◆ **Task item**:
Pull every line holding the word "basis" from the data below and copy it.

◆ **Source texts of formatted documents**:
====

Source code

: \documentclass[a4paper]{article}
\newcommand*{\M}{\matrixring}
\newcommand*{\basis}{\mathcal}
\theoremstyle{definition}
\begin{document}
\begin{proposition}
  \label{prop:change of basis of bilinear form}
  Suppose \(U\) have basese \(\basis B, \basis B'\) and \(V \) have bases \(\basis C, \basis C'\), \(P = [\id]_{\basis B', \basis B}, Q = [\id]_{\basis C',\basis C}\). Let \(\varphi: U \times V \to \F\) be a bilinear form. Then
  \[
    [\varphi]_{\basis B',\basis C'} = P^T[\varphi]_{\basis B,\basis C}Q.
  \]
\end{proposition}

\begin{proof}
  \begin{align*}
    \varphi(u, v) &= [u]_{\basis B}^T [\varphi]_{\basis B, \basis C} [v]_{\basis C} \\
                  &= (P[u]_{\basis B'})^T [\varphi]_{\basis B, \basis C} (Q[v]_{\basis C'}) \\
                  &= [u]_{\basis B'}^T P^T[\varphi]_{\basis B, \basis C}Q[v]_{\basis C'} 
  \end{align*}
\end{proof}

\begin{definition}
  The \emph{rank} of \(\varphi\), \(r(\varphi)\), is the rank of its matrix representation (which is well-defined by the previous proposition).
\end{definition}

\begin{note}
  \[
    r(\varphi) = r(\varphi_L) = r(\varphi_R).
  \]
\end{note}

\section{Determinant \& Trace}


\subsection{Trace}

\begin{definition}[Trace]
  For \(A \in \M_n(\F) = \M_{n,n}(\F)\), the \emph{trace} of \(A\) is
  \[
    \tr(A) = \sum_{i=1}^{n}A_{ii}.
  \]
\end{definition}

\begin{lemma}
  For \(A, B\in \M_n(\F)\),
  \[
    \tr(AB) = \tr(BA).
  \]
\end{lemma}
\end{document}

====

◆ **Solution**:
\newcommand*{\basis}{\mathcal}
  \label{prop:change of basis of bilinear form}
  Suppose \(U\) have basese \(\basis B, \basis B'\) and \(V \) have bases \(\basis C, \basis C'\), \(P = [\id]_{\basis B', \basis B}, Q = [\id]_{\basis C',\basis C}\). Let \(\varphi: U \times V \to \F\) be a bilinear form. Then
    [\varphi]_{\basis B',\basis C'} = P^T[\varphi]_{\basis B,\basis C}Q.
    \varphi(u, v) &= [u]_{\basis B}^T [\varphi]_{\basis B, \basis C} [v]_{\basis C} \\
                  &= (P[u]_{\basis B'})^T [\varphi]_{\basis B, \basis C} (Q[v]_{\basis C'}) \\
                  &= [u]_{\basis B'}^T P^T[\varphi]_{\basis B, \basis C}Q[v]_{\basis C'} 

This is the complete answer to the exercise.